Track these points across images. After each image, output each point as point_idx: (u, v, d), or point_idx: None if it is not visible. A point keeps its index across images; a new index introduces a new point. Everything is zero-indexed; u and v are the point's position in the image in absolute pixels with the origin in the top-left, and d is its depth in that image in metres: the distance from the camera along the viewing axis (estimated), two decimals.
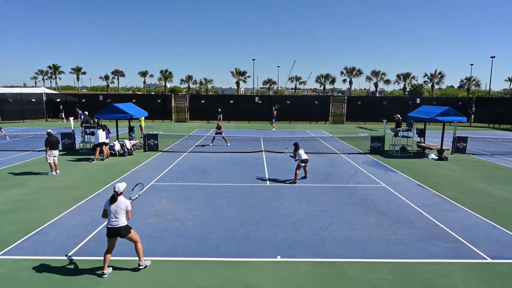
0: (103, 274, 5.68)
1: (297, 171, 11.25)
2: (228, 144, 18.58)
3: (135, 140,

...

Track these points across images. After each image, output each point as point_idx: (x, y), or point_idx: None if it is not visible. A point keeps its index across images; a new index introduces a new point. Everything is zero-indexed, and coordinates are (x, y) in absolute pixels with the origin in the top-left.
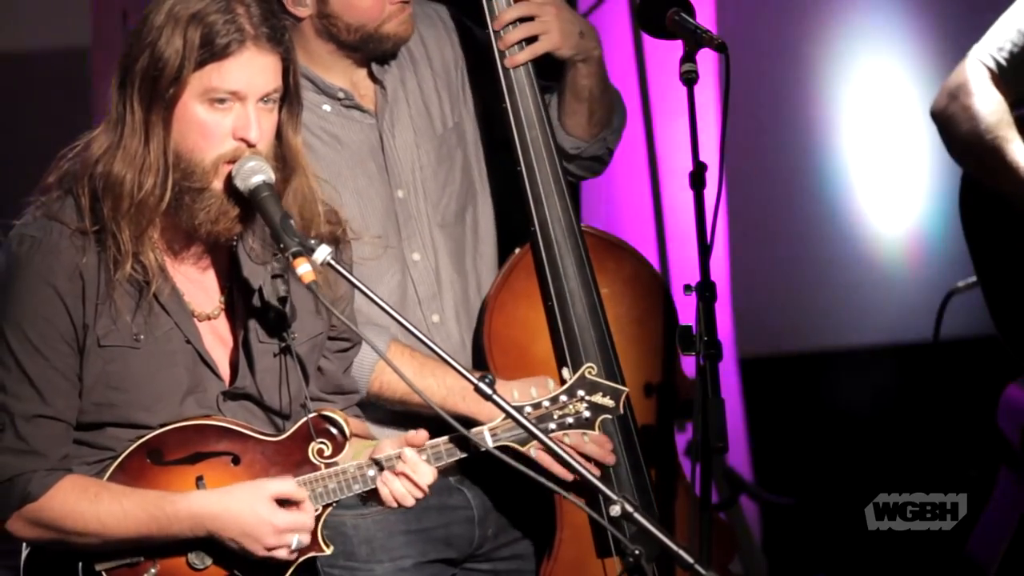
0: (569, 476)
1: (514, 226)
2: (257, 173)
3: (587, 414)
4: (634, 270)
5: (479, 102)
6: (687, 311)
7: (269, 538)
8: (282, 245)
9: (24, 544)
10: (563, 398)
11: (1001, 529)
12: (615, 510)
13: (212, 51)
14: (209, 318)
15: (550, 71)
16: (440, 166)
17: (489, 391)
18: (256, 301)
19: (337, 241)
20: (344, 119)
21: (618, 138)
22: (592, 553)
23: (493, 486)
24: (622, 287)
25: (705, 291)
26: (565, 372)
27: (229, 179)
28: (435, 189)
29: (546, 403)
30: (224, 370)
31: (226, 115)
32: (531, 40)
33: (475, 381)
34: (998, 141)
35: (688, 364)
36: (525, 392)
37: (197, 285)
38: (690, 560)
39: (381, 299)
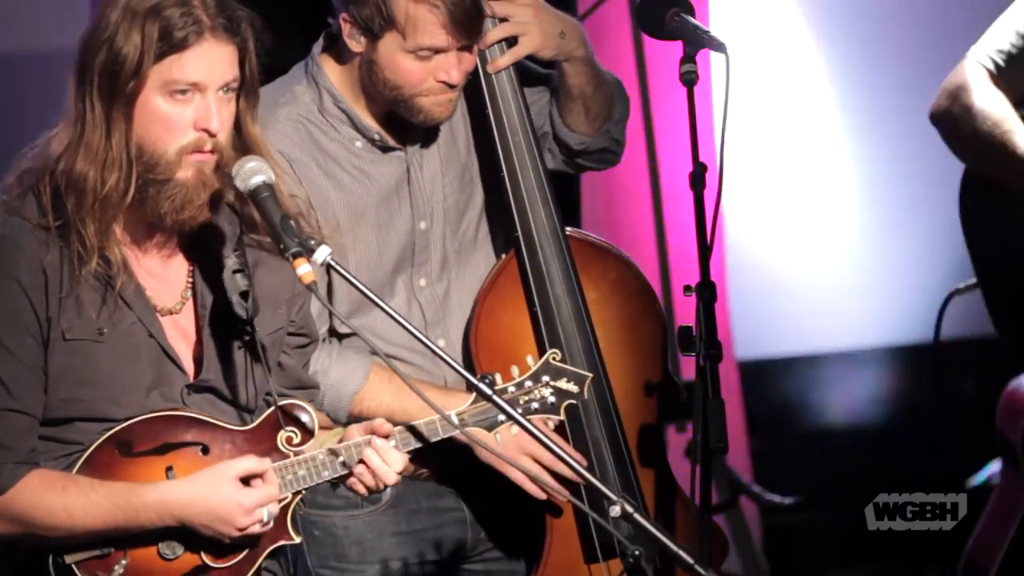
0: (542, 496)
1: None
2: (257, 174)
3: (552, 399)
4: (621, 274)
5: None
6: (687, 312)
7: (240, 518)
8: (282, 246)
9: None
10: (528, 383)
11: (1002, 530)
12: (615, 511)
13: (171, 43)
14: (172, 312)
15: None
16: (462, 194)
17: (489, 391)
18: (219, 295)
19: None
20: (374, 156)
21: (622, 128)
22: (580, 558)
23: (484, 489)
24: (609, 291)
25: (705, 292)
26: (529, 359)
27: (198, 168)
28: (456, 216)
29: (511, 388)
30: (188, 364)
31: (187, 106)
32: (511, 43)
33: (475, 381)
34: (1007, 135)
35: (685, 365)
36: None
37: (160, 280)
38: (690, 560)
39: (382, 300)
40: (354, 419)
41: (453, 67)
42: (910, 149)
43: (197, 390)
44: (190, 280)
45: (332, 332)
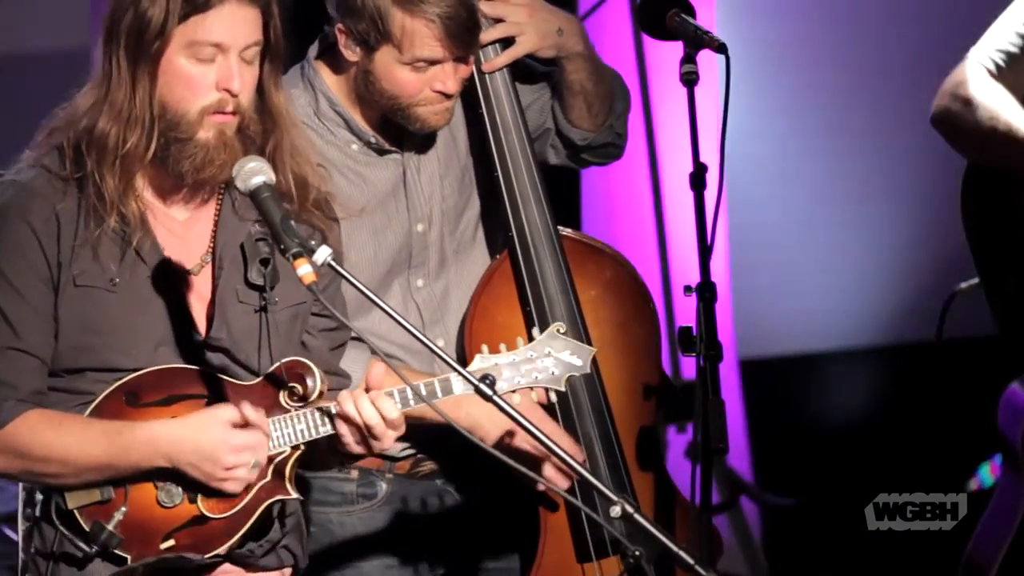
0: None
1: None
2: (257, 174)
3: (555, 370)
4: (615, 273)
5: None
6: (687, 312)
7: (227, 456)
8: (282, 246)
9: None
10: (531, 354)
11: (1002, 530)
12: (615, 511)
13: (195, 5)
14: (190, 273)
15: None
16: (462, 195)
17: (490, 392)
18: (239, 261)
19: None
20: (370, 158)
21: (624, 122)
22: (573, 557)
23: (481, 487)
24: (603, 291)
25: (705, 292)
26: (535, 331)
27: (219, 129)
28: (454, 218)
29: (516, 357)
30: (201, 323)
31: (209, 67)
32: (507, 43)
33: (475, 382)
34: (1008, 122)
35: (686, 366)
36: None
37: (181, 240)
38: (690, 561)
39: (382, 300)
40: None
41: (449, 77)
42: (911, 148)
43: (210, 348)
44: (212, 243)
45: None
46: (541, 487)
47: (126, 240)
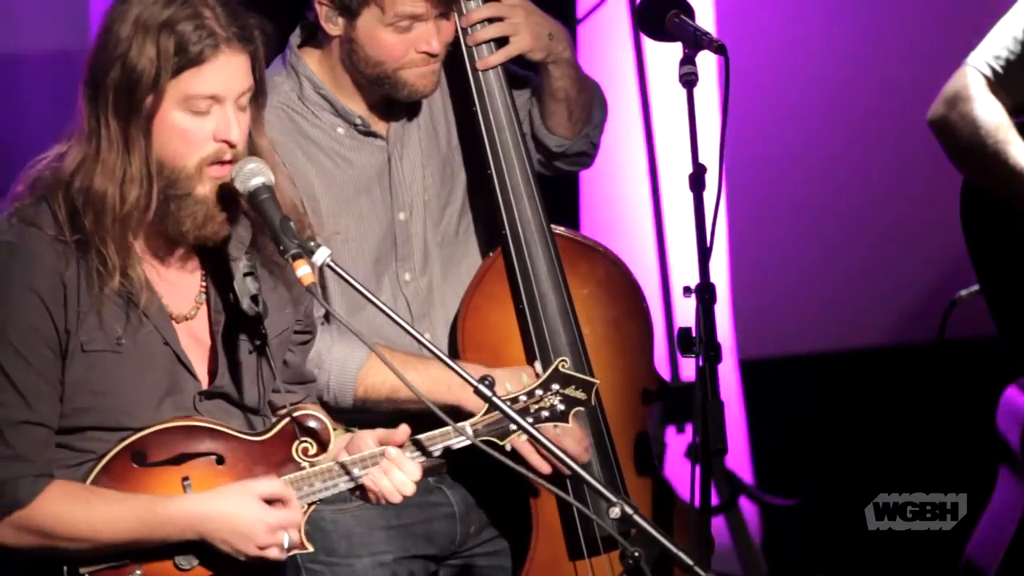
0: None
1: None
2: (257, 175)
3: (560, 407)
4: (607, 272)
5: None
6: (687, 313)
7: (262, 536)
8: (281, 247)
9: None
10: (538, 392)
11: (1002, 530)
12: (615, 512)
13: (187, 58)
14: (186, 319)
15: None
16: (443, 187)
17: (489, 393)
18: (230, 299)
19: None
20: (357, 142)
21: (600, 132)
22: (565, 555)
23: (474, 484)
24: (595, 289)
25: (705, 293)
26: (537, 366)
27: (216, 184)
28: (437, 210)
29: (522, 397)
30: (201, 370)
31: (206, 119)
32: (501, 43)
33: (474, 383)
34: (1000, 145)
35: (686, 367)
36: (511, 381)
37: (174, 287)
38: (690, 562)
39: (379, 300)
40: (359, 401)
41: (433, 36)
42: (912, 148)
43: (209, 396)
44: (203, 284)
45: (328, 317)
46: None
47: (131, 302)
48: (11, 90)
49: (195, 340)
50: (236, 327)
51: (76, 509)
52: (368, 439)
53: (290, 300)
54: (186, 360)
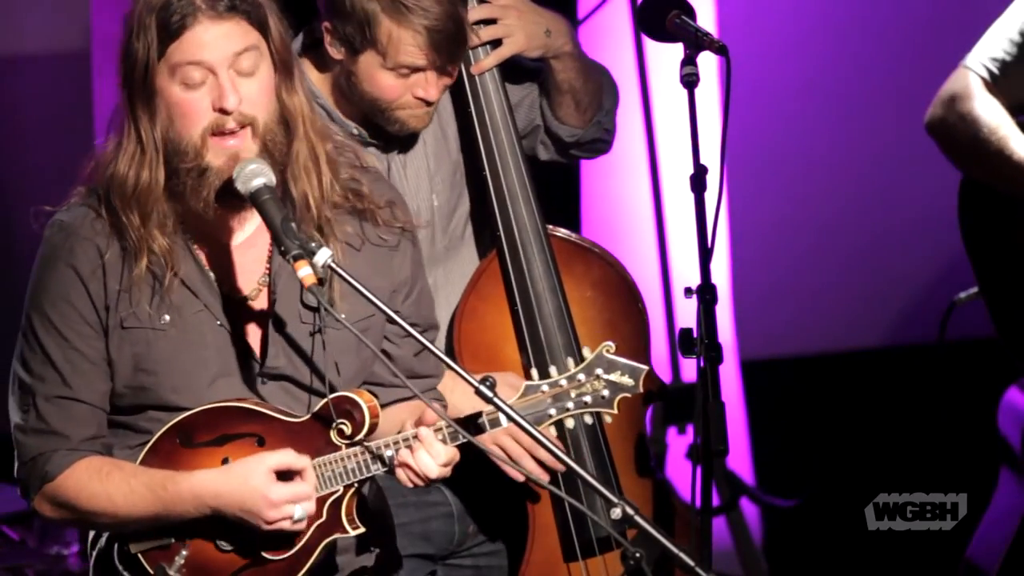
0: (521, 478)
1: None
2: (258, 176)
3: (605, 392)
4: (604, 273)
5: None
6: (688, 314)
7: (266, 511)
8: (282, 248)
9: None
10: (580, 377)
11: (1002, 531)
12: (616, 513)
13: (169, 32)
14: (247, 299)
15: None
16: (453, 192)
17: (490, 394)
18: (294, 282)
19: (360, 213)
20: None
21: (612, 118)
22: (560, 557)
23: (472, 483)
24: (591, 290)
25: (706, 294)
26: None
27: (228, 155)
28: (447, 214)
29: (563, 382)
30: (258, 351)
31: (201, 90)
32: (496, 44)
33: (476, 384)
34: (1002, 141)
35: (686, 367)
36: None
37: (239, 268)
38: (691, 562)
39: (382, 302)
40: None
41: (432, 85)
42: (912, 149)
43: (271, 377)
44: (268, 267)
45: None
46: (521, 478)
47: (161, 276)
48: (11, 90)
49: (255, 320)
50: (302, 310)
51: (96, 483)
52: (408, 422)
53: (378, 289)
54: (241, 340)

---

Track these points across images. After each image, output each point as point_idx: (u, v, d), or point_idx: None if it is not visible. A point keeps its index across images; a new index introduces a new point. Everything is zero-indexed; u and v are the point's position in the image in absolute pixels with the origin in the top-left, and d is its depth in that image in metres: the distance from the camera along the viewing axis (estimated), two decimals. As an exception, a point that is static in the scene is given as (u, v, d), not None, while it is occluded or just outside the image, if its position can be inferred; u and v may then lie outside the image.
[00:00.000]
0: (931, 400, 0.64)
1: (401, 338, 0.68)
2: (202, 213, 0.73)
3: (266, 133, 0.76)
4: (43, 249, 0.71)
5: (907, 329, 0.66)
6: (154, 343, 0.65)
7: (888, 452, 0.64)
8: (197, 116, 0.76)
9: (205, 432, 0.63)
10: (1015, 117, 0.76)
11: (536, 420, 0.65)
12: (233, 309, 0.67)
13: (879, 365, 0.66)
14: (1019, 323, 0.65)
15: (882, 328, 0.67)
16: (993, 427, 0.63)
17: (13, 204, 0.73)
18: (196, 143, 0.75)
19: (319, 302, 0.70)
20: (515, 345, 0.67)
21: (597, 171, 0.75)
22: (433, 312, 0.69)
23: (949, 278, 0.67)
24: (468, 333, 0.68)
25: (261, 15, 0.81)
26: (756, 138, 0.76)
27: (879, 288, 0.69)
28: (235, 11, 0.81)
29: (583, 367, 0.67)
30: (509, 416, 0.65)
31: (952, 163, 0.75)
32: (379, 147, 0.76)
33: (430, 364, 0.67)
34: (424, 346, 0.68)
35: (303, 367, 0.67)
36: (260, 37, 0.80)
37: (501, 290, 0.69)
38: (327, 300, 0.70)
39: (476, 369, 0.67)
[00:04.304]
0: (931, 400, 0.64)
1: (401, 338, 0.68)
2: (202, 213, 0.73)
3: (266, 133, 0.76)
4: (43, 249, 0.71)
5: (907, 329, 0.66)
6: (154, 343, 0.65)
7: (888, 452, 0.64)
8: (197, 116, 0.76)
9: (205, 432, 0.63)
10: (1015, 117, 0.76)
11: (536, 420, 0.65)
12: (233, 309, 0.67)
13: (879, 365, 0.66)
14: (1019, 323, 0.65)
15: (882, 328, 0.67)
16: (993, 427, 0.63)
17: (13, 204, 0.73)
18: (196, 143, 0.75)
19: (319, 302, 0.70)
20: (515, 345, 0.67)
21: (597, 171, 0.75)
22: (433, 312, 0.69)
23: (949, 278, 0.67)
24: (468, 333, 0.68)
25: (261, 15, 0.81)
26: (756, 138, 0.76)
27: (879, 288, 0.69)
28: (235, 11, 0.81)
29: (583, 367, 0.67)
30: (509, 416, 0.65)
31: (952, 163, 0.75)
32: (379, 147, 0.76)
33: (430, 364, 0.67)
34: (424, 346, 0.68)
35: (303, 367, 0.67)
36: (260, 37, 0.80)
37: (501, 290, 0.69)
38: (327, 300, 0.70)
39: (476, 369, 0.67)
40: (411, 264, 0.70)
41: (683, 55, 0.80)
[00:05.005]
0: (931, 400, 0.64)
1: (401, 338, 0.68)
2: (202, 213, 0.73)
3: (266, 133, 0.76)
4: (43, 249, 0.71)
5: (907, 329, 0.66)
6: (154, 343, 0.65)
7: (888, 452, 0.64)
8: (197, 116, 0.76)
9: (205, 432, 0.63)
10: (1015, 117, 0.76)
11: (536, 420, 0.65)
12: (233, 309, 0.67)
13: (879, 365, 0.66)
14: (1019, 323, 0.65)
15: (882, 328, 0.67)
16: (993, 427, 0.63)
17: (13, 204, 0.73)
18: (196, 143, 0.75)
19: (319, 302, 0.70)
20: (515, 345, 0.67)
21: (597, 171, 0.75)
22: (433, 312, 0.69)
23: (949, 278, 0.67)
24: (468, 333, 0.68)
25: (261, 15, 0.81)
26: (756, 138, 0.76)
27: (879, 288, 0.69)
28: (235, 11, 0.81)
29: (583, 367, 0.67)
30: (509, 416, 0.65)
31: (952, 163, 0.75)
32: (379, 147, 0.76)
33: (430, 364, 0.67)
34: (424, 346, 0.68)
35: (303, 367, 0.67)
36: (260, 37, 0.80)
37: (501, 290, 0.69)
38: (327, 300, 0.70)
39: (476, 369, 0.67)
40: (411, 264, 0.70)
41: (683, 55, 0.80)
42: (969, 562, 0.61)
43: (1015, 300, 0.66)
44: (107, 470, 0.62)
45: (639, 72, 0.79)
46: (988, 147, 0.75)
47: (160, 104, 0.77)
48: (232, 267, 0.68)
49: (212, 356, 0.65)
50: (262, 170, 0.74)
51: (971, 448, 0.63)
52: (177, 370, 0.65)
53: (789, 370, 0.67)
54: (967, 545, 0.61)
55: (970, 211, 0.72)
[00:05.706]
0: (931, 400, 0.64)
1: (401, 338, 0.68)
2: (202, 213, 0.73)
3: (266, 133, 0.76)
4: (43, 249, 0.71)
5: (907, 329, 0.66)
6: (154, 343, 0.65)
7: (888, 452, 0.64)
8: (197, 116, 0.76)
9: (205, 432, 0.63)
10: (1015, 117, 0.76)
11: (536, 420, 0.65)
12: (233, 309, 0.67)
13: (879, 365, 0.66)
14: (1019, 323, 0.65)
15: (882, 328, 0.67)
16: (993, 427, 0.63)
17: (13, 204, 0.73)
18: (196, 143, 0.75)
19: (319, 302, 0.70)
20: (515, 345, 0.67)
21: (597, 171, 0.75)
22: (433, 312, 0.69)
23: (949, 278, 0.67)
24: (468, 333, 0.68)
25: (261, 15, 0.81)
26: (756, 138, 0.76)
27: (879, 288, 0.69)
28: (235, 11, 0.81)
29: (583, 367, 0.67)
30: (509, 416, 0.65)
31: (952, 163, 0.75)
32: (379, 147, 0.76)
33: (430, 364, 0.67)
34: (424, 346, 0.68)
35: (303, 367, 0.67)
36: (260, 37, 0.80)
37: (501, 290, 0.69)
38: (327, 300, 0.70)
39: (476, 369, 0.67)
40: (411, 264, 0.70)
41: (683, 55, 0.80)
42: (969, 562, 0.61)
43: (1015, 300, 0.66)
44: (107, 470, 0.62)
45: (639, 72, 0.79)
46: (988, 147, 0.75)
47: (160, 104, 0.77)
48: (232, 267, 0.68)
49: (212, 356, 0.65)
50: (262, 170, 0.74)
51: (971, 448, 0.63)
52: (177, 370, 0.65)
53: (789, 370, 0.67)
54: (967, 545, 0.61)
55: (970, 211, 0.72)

What you have to do:
Copy every line from the entries that contains the word "depth".

Task answer:
Track these points across images. After each image, output each point as point_idx: (u, v, d), or point_idx: None if it is not visible. A point keeps its index across images; a new index introduces a new point. Everything is zero-indexed; u and v are the point's position in the image in absolute pixels with the origin in the top-left, and d is its depth in that image in metres: the distance from the camera along the viewing axis (estimated), two decimals.
Track these points across images. After each image, output each point as point_idx: (u, v, d), or point_idx: None if it is not visible. A point keeps its index across images; a new index introduces a new point. Everything is zero-indexed; u and v are the point's position in the image in absolute pixels with the origin in the top-left, and d is its depth in that image in metres: the distance from the camera along the viewing axis (estimated), two decimals. As an exception, a point that is static in the scene is given as (u, v, d), not None, while it is occluded or just outside the image, if its position can be inferred; u and v may then lie outside the image.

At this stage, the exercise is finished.